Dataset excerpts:
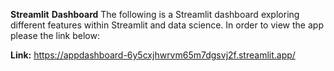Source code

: **Streamlit** **Dashboard**
The following is a Streamlit dashboard exploring different features within Streamlit and data science.
In order to view the app please the link below:

**Link:** https://appdashboard-6y5cxjhwrvm65m7dgsvj2f.streamlit.app/ 
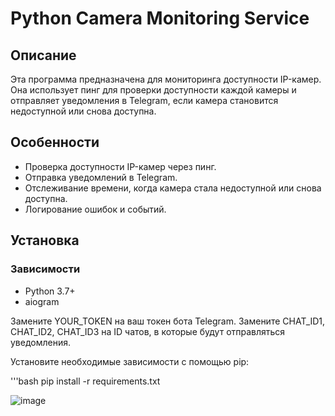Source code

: # Python Camera Monitoring Service

## Описание

Эта программа предназначена для мониторинга доступности IP-камер. Она использует пинг для проверки доступности каждой камеры и отправляет уведомления в Telegram, если камера становится недоступной или снова доступна.

## Особенности

- Проверка доступности IP-камер через пинг.
- Отправка уведомлений в Telegram.
- Отслеживание времени, когда камера стала недоступной или снова доступна.
- Логирование ошибок и событий.

## Установка

### Зависимости

- Python 3.7+
- aiogram

Замените YOUR_TOKEN на ваш токен бота Telegram.
Замените CHAT_ID1, CHAT_ID2, CHAT_ID3 на ID чатов, в которые будут отправляться уведомления.



Установите необходимые зависимости с помощью pip:

'''bash
pip install -r requirements.txt 


![image](https://github.com/ValentinPundikov/CheckCameras/assets/74809607/c557c56d-d45a-4a03-8a70-b5cf662586c4)

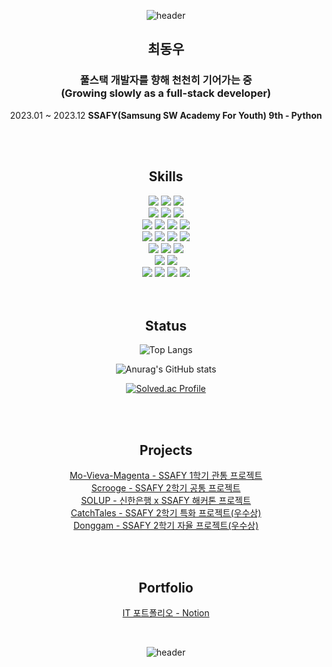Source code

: <div align="center">

![header](https://capsule-render.vercel.app/api?type=waving&color=5090ce&text=Hello%20World!&height=300&animation=twinkling&fontColor=FFFFFF&desc=woodong27's%20Github%20profile&descAlign=59.2&descAlignY=65)

## 최동우

### 풀스택 개발자를 향해 천천히 기어가는 중<br>(Growing slowly as a full-stack developer)

2023.01 ~ 2023.12 <strong>SSAFY(Samsung SW Academy For Youth) 9th - Python</strong><br>

<br>
<br>

## Skills

<img src="https://img.shields.io/badge/Python-3771a2?style=for-the-badge&logoColor=white&logo=PYTHON"/>
<img src="https://img.shields.io/badge/Django-092e20?style=for-the-badge&logoColor=white&logo=DJANGO"/>
<img src="https://img.shields.io/badge/fastapi-009688?style=for-the-badge&logoColor=white&logo=fastapi"/>
<br>
<img src="https://img.shields.io/badge/Java-ec2025?style=for-the-badge&logoColor=white&logo=openjdk"/>
<img src="https://img.shields.io/badge/springboot-6DB33F?style=for-the-badge&logoColor=white&logo=springboot"/>
<img src="https://img.shields.io/badge/springsecurity-6DB33F?style=for-the-badge&logoColor=white&logo=springsecurity"/>
<br>
<img src="https://img.shields.io/badge/html5-E34F26?style=for-the-badge&logoColor=white&logo=html5"/>
<img src="https://img.shields.io/badge/css3-1572b6?style=for-the-badge&logoColor=white&logo=css3"/>
<img src="https://img.shields.io/badge/JavaScript-f7df1e?style=for-the-badge&logoColor=white&logo=JAVASCRIPT"/>
<img src="https://img.shields.io/badge/React-61DAFB?style=for-the-badge&logoColor=white&logo=REACT"/>
<br>
<img src="https://img.shields.io/badge/sqlite-003B57?style=for-the-badge&logoColor=white&logo=sqlite"/>
<img src="https://img.shields.io/badge/mysql-4479A1?style=for-the-badge&logoColor=white&logo=mysql"/>
<img src="https://img.shields.io/badge/postgresql-4169E1?style=for-the-badge&logoColor=white&logo=postgresql"/>
<img src="https://img.shields.io/badge/mongodb-47a248?style=for-the-badge&logoColor=white&logo=mongodb"/>
<br>
<img src="https://img.shields.io/badge/C++-00599C?style=for-the-badge&logoColor=white&logo=cplusplus"/>
<img src="https://img.shields.io/badge/arduino-00979D?style=for-the-badge&logoColor=white&logo=arduino"/>
<img src="https://img.shields.io/badge/raspberrypi-A22846?style=for-the-badge&logoColor=white&logo=raspberrypi"/>
<br>
<img src="https://img.shields.io/badge/c%23-%23239120.svg?style=for-the-badge&logo=c-sharp&logoColor=white"/>
<img src="https://img.shields.io/badge/unity-%23000000.svg?style=for-the-badge&logo=unity&logoColor=white"/>
<br>
<img src="https://img.shields.io/badge/git-F05032?style=for-the-badge&logoColor=white&logo=git"/>
<img src="https://img.shields.io/badge/jirasoftware-0052CC?style=for-the-badge&logoColor=white&logo=jirasoftware"/>
<img src="https://img.shields.io/badge/gerrit-eeeeee?style=for-the-badge&logo=gerrit&logoColor=black"/>
<img src="https://img.shields.io/badge/Linux-FCC624?style=for-the-badge&logo=linux&logoColor=black"/>

<br>
<br>
<br>

## Status

![Top Langs](https://github-readme-stats.vercel.app/api/top-langs/?username=woodong27&layout=compact&theme=holi)

![Anurag's GitHub stats](https://github-readme-stats.vercel.app/api?username=woodong27&show_icons=true&theme=holi)

[![Solved.ac Profile](http://mazassumnida.wtf/api/v2/generate_badge?boj=cdw5548)](https://solved.ac/cdw5548/)

<br>
<br>

## Projects

[Mo-Vieva-Magenta - SSAFY 1학기 관통 프로젝트](https://github.com/woodong27/Mo-Vieva-Magenta)<br>
[Scrooge - SSAFY 2학기 공통 프로젝트](https://github.com/woodong27/Scrooge)<br>
[SOLUP - 신한은행 x SSAFY 해커톤 프로젝트](https://github.com/woodong27/shinhan-solup)<br>
[CatchTales - SSAFY 2학기 특화 프로젝트(우수상)](https://github.com/woodong27/CatchTales)<br>
[Donggam - SSAFY 2학기 자율 프로젝트(우수상)](https://github.com/woodong27/Donggam)<br>

<br>
<br>

## Portfolio

[IT 포트폴리오 - Notion](https://woodong27.notion.site/5b715592a1b149e5bba65af96529d2ff?pvs=4)

<br>

![header](https://capsule-render.vercel.app/api?type=waving&color=5090ce&section=footer)

</div>
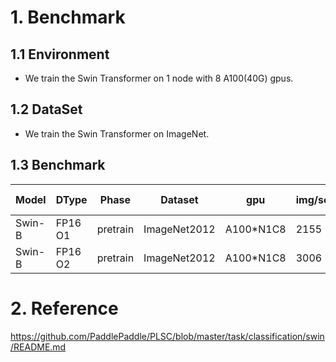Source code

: # 1. Benchmark

## 1.1 Environment

- We train the Swin Transformer on 1 node with 8 A100(40G) gpus.

## 1.2 DataSet
- We train the Swin Transformer on ImageNet.

## 1.3 Benchmark


| Model |DType | Phase | Dataset | gpu | img/sec | Top1 Acc | Official |
| --- | --- | --- | --- | --- | --- | --- | --- |
| Swin-B |FP16 O1|pretrain  |ImageNet2012  |A100*N1C8  |  2155| 0.83362 | 0.835 |
| Swin-B |FP16 O2|pretrain  | ImageNet2012 | A100*N1C8 | 3006 | 0.83223     | 0.835 |

# 2. Reference

https://github.com/PaddlePaddle/PLSC/blob/master/task/classification/swin/README.md

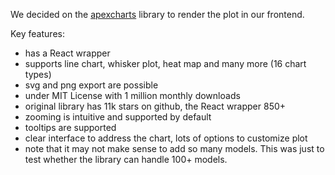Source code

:We decided on the [apexcharts](https://apexcharts.com/react-chart-demos/) library to render the plot in our frontend.

Key features:
- has a React wrapper
- supports line chart, whisker plot, heat map and many more (16 chart types)
- svg and png export are possible
- under MIT License with 1 million monthly downloads
- original library has 11k stars on github, the React wrapper 850+
- zooming is intuitive and supported by default
- tooltips are supported
- clear interface to address the chart, lots of options to customize plot
- note that it may not make sense to add so many models. This was just to test whether the library can handle 100+ models.
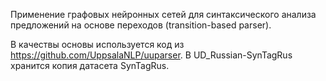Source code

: Применение графовых нейронных сетей для синтаксического анализа предложений на основе переходов (transition-based parser).

В качествы основы используется код из https://github.com/UppsalaNLP/uuparser.
В UD_Russian-SynTagRus хранится копия датасета SynTagRus.
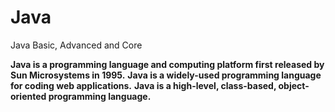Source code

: # Java
Java Basic, Advanced and Core

**Java is a programming language and computing platform first released by Sun Microsystems in 1995.**
**Java is a widely-used programming language for coding web applications.** 
**Java is a high-level, class-based, object-oriented programming language.**
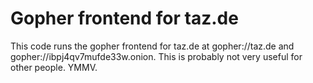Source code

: # Gopher frontend for taz.de

This code runs the gopher frontend for taz.de at gopher://taz.de and
gopher://ibpj4qv7mufde33w.onion. This is probably not very useful for
other people. YMMV.
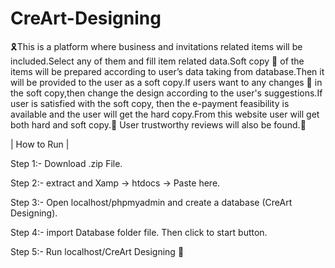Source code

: # CreArt-Designing 

🎗️This is a platform where business and invitations related items will be included.Select any of them and fill item related data.Soft copy 👾 of the items will be prepared according to user’s data taking from database.Then  it will be provided to the user as a soft copy.If users want to any changes 💸 in the soft copy,then change the design according to the user's suggestions.If user is satisfied with the soft copy, then the e-payment feasibility is available and the user will get the hard copy.From this website user will get both hard and soft copy.📜 User trustworthy reviews will also be found.🎯

| How to Run | 

Step 1:- Download .zip File. 

Step 2:- extract and Xamp -> htdocs -> Paste here.

Step 3:- Open localhost/phpmyadmin and create a database (CreArt Designing). 

Step 4:- import Database folder file. Then click to start button. 

Step 5:- Run localhost/CreArt Designing 🚩 
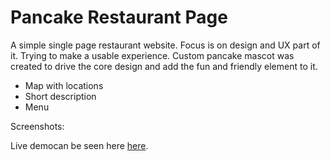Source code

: # Pancake Restaurant Page
A simple single page restaurant website. Focus is on design and UX part of it. Trying to make a usable experience.
Custom pancake mascot was created to drive the core design and add the fun and friendly element to it.

* Map with locations
* Short description
* Menu


Screenshots:

[1]:https://github.com/zcribe/RestaurantPage/blob/master/docs/screenshots/1.png

[2]:https://github.com/zcribe/RestaurantPage/blob/master/docs/screenshots/2.png

[3]:https://github.com/zcribe/RestaurantPage/blob/master/docs/screenshots/3.png

[4]:https://github.com/zcribe/RestaurantPage/blob/master/docs/screenshots/4.png



Live democan be seen here [here](https://zcribe.github.io/RestaurantPage/index.html). 
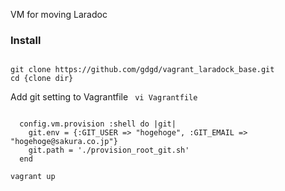 
VM for moving Laradoc

### Install

<code>
git clone https://github.com/gdgd/vagrant_laradock_base.git
cd {clone dir}
</code>


Add git setting to Vagrantfile
<code>
vi Vagrantfile
</code>


<code>
  config.vm.provision :shell do |git|
    git.env = {:GIT_USER => "hogehoge", :GIT_EMAIL => "hogehoge@sakura.co.jp"}
    git.path = './provision_root_git.sh'
  end
</code>

<code>
vagrant up  
</code>
  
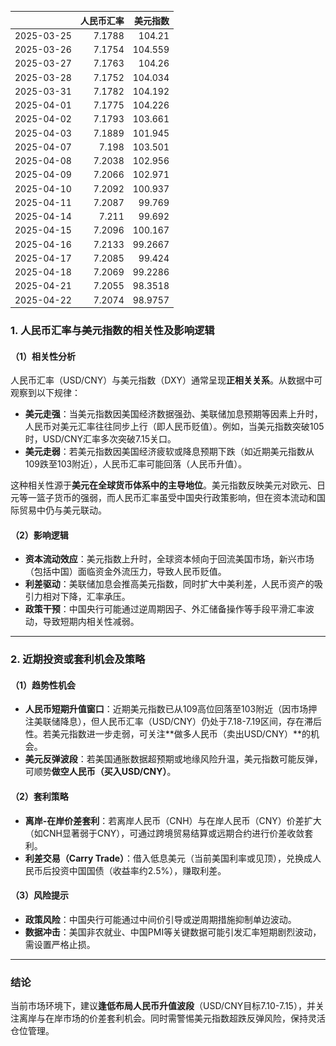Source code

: |            |   人民币汇率 |   美元指数 |
|:-----------|-------------:|-----------:|
| 2025-03-25 |       7.1788 |   104.21   |
| 2025-03-26 |       7.1754 |   104.559  |
| 2025-03-27 |       7.1763 |   104.26   |
| 2025-03-28 |       7.1752 |   104.034  |
| 2025-03-31 |       7.1782 |   104.192  |
| 2025-04-01 |       7.1775 |   104.226  |
| 2025-04-02 |       7.1793 |   103.661  |
| 2025-04-03 |       7.1889 |   101.945  |
| 2025-04-07 |       7.198  |   103.501  |
| 2025-04-08 |       7.2038 |   102.956  |
| 2025-04-09 |       7.2066 |   102.971  |
| 2025-04-10 |       7.2092 |   100.937  |
| 2025-04-11 |       7.2087 |    99.769  |
| 2025-04-14 |       7.211  |    99.692  |
| 2025-04-15 |       7.2096 |   100.167  |
| 2025-04-16 |       7.2133 |    99.2667 |
| 2025-04-17 |       7.2085 |    99.424  |
| 2025-04-18 |       7.2069 |    99.2286 |
| 2025-04-21 |       7.2055 |    98.3518 |
| 2025-04-22 |       7.2074 |    98.9757 |![图](shibor.png)



### 1. 人民币汇率与美元指数的相关性及影响逻辑

#### （1）相关性分析  
人民币汇率（USD/CNY）与美元指数（DXY）通常呈现**正相关关系**。从数据中可观察到以下规律：  
- **美元走强**：当美元指数因美国经济数据强劲、美联储加息预期等因素上升时，人民币对美元汇率往往同步上行（即人民币贬值）。例如，当美元指数突破105时，USD/CNY汇率多次突破7.15关口。  
- **美元走弱**：若美元指数因美国经济疲软或降息预期下跌（如近期美元指数从109跌至103附近），人民币汇率可能回落（人民币升值）。  

这种相关性源于**美元在全球货币体系中的主导地位**。美元指数反映美元对欧元、日元等一篮子货币的强弱，而人民币汇率虽受中国央行政策影响，但在资本流动和国际贸易中仍与美元联动。

#### （2）影响逻辑  
- **资本流动效应**：美元指数上升时，全球资本倾向于回流美国市场，新兴市场（包括中国）面临资金外流压力，导致人民币贬值。  
- **利差驱动**：美联储加息会推高美元指数，同时扩大中美利差，人民币资产的吸引力相对下降，汇率承压。  
- **政策干预**：中国央行可能通过逆周期因子、外汇储备操作等手段平滑汇率波动，导致短期内相关性减弱。  

---

### 2. 近期投资或套利机会及策略

#### （1）趋势性机会  
- **人民币短期升值窗口**：近期美元指数已从109高位回落至103附近（因市场押注美联储降息），但人民币汇率（USD/CNY）仍处于7.18-7.19区间，存在滞后性。若美元指数进一步走弱，可关注**做多人民币（卖出USD/CNY）**的机会。  
- **美元反弹波段**：若美国通胀数据超预期或地缘风险升温，美元指数可能反弹，可顺势**做空人民币（买入USD/CNY）**。  

#### （2）套利策略  
- **离岸-在岸价差套利**：若离岸人民币（CNH）与在岸人民币（CNY）价差扩大（如CNH显著弱于CNY），可通过跨境贸易结算或远期合约进行价差收敛套利。  
- **利差交易（Carry Trade）**：借入低息美元（当前美国利率或见顶），兑换成人民币后投资中国国债（收益率约2.5%），赚取利差。  

#### （3）风险提示  
- **政策风险**：中国央行可能通过中间价引导或逆周期措施抑制单边波动。  
- **数据冲击**：美国非农就业、中国PMI等关键数据可能引发汇率短期剧烈波动，需设置严格止损。  

---

### 结论  
当前市场环境下，建议**逢低布局人民币升值波段**（USD/CNY目标7.10-7.15），并关注离岸与在岸市场的价差套利机会。同时需警惕美元指数超跌反弹风险，保持灵活仓位管理。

**WHAT YOU ARE ASKED TO DO:** Retype the lines of the entries from the very start through the line holding "In order to", inclusive. Leave the pictures out of your answer.

**EXERCISE SOLUTION:**
Source code

: **Streamlit** **Dashboard**
The following is a Streamlit dashboard exploring different features within Streamlit and data science.
In order to view the app please the link below:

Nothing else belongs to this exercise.